→ **WHAT NEEDS TO BE DONE**
Using the records below, output the stretch that opens with the line containing "Demo Day 申請表單](https://forms.gle/YAL6m79zbkvmaNoV9)。" and closes with the line containing "### 📜 **4.3. Demo Day 獎勵**", exactly and including both lines, with nothing more.

[[ DATA TO EXAMINE open ]]

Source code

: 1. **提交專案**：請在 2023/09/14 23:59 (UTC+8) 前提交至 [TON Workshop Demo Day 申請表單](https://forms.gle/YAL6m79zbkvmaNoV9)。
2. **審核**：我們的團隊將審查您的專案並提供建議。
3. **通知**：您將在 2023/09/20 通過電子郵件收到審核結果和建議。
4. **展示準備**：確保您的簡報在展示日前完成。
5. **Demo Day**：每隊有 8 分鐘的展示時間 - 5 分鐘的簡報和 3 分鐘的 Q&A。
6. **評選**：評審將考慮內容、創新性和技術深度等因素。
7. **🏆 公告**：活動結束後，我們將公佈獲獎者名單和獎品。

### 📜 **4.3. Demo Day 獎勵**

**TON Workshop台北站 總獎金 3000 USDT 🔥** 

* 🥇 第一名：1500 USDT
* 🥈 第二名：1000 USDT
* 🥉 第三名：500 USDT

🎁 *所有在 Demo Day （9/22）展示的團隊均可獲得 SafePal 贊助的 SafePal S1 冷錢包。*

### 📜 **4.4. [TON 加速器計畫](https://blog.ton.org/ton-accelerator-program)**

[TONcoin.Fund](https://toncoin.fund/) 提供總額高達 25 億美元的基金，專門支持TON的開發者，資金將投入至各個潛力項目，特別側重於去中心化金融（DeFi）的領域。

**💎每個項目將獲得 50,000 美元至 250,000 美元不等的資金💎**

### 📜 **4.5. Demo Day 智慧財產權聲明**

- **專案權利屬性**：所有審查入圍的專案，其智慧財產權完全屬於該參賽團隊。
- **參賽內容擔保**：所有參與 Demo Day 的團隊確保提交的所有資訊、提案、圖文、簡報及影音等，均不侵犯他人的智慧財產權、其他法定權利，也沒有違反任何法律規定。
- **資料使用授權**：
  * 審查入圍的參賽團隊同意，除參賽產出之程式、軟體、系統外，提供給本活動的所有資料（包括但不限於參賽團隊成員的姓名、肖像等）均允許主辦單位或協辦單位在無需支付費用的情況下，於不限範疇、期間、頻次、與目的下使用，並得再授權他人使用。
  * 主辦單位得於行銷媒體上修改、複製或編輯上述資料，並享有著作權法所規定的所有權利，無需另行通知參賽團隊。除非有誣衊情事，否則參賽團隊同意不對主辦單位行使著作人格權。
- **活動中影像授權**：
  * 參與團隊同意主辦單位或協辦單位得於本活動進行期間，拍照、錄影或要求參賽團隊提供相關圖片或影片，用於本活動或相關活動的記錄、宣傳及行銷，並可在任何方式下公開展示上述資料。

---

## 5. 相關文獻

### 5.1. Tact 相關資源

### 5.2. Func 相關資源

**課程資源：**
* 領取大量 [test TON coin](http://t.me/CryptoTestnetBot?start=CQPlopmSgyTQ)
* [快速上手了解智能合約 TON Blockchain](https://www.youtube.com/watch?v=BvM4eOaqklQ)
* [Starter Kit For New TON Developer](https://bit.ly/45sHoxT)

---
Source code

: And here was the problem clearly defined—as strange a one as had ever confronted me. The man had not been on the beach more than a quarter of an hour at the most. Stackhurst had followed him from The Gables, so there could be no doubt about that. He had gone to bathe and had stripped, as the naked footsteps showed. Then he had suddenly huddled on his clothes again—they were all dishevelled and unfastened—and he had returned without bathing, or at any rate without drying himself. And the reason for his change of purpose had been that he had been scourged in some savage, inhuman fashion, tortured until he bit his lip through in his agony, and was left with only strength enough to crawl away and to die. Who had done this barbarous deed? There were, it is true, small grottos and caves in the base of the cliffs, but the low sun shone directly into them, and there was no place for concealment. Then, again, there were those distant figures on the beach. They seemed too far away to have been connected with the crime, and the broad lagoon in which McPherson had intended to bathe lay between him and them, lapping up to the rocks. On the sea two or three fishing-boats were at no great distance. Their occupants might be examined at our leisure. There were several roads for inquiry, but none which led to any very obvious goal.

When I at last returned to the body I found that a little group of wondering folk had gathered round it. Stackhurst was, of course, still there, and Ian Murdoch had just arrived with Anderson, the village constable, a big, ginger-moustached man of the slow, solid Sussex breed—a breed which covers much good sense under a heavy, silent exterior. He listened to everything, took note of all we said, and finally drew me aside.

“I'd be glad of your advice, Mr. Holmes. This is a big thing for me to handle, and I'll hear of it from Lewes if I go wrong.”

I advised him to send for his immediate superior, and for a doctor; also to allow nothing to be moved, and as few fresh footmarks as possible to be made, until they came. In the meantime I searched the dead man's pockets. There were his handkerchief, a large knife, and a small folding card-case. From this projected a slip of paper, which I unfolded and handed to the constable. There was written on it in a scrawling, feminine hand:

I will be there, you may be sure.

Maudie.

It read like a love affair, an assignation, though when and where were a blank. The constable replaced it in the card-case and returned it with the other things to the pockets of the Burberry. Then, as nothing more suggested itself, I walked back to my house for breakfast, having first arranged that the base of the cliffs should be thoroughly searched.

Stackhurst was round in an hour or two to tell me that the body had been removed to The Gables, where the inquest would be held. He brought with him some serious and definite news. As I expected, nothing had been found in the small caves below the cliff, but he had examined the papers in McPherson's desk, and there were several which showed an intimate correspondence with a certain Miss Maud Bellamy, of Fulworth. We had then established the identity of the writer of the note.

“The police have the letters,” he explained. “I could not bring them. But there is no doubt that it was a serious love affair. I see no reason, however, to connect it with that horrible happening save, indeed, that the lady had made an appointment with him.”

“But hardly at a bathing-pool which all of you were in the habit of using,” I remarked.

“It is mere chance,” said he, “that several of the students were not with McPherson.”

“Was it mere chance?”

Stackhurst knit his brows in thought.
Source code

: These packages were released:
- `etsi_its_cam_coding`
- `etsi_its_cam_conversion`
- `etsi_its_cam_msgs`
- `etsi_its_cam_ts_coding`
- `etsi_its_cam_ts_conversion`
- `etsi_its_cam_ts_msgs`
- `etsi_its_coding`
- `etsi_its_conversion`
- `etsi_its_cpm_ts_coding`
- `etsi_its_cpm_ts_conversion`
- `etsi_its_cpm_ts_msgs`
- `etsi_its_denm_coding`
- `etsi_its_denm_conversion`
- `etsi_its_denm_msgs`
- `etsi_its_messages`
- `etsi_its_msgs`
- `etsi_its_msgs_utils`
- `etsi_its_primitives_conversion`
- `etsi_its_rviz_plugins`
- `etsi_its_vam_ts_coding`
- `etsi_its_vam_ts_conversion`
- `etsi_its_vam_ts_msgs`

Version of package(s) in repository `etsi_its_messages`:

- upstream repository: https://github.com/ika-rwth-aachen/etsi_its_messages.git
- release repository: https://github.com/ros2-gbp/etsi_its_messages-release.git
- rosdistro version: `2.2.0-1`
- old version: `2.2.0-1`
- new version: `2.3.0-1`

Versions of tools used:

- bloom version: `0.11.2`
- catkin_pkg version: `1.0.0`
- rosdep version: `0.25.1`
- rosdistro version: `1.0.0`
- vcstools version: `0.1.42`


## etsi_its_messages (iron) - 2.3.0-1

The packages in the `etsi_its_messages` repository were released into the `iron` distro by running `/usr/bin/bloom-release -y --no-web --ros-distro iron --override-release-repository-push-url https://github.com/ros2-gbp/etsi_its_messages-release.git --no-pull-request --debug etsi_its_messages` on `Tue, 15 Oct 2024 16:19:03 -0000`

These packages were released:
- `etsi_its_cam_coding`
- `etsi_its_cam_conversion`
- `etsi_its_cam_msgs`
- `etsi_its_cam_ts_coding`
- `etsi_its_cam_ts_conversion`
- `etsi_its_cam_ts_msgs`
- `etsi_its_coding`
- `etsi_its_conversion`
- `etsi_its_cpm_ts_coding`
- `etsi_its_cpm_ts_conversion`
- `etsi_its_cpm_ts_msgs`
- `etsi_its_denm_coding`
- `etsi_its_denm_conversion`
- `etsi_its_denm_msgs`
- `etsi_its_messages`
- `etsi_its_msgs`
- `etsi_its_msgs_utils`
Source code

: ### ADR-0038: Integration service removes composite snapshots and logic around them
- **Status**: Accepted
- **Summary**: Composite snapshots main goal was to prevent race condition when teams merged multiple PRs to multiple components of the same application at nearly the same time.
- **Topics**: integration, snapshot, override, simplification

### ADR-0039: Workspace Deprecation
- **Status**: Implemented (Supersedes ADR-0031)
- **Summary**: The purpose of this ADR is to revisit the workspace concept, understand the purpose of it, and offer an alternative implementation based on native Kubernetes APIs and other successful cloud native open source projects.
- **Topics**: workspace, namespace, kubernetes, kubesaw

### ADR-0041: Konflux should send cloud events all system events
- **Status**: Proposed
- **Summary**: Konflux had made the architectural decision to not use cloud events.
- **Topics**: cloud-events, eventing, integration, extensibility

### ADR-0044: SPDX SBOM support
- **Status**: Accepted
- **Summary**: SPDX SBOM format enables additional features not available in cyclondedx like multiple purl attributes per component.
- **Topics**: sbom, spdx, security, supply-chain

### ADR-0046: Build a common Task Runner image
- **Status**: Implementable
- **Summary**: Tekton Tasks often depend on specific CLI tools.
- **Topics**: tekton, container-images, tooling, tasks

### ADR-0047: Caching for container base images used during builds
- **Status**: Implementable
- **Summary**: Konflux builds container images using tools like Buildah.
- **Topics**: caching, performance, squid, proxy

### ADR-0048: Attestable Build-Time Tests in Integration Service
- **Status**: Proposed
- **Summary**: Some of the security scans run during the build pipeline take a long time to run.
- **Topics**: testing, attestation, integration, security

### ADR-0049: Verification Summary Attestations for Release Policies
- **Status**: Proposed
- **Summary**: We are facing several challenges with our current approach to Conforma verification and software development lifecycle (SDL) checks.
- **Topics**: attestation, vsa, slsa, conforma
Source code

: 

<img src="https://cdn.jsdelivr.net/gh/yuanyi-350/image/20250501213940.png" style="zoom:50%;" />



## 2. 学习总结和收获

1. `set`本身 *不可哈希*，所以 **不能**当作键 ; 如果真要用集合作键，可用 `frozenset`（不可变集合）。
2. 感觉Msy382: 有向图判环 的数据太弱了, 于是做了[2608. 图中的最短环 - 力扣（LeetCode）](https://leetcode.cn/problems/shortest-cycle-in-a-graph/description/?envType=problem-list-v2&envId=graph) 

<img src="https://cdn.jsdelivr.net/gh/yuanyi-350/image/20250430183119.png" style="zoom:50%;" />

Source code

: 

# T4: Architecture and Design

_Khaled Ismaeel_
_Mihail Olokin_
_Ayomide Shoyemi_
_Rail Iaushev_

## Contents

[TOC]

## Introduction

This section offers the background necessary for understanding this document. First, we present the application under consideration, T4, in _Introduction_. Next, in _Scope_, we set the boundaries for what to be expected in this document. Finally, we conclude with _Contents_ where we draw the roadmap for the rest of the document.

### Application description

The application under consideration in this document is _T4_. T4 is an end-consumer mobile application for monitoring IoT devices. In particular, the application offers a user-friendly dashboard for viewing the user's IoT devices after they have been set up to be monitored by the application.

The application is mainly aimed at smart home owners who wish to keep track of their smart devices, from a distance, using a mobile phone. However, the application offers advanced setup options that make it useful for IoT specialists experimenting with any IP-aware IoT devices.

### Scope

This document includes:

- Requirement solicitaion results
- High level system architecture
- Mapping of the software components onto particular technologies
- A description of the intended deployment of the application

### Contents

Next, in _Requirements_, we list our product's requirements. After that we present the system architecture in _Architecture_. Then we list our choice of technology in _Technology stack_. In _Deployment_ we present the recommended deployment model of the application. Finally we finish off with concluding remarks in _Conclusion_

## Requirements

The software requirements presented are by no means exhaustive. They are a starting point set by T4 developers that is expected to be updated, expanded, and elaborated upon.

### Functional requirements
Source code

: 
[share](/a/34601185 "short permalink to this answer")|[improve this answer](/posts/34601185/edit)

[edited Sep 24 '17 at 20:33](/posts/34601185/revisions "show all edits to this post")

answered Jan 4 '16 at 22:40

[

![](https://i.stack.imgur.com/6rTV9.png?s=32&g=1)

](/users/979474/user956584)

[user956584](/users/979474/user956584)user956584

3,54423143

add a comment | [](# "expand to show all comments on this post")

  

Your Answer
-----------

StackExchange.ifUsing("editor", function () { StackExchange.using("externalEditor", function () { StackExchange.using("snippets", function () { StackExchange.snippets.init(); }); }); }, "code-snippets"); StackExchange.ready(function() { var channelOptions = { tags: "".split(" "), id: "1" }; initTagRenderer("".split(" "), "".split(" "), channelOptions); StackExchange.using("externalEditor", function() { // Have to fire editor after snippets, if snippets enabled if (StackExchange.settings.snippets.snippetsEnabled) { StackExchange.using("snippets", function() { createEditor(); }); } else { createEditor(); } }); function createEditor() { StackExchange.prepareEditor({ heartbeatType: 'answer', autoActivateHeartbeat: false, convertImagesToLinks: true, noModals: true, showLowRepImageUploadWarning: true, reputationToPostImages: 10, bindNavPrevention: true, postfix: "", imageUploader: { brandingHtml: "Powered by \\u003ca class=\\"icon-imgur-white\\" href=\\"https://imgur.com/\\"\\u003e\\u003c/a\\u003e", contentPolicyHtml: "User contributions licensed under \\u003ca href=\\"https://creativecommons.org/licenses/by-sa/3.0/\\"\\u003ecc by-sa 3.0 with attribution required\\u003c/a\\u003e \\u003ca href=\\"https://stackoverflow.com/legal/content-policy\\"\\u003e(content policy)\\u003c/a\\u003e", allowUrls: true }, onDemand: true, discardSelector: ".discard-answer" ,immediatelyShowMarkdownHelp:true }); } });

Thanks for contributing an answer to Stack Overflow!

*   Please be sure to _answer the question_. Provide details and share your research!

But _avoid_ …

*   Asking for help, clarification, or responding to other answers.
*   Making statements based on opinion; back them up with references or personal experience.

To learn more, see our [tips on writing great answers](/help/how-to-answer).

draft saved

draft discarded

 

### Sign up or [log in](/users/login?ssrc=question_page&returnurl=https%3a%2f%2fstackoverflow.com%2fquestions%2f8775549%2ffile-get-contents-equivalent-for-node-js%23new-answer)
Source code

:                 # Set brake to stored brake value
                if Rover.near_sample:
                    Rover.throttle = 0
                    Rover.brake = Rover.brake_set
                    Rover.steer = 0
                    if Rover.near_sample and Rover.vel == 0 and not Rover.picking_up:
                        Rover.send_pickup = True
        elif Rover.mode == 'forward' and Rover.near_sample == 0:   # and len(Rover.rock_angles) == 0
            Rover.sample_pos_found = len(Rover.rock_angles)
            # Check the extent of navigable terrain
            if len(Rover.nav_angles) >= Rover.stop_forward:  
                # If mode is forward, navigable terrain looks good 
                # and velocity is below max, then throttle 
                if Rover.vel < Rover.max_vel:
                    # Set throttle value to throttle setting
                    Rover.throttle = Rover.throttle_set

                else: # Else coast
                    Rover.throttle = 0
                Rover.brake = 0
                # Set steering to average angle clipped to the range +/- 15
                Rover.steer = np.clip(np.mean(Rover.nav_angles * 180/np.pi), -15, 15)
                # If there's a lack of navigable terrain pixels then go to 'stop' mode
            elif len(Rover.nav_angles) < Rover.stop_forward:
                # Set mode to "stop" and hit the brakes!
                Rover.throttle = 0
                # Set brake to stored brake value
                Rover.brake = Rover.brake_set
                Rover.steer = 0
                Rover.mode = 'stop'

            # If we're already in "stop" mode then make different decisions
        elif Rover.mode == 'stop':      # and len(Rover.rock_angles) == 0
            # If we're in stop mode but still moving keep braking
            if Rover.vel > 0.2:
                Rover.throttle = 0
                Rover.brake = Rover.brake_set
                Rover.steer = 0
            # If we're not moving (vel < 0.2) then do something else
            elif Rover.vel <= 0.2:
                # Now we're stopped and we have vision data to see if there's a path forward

[[ DATA TO EXAMINE closed ]]

→ **ANSWER AREA**
: 1. **提交專案**：請在 2023/09/14 23:59 (UTC+8) 前提交至 [TON Workshop Demo Day 申請表單](https://forms.gle/YAL6m79zbkvmaNoV9)。
2. **審核**：我們的團隊將審查您的專案並提供建議。
3. **通知**：您將在 2023/09/20 通過電子郵件收到審核結果和建議。
4. **展示準備**：確保您的簡報在展示日前完成。
5. **Demo Day**：每隊有 8 分鐘的展示時間 - 5 分鐘的簡報和 3 分鐘的 Q&A。
6. **評選**：評審將考慮內容、創新性和技術深度等因素。
7. **🏆 公告**：活動結束後，我們將公佈獲獎者名單和獎品。

### 📜 **4.3. Demo Day 獎勵**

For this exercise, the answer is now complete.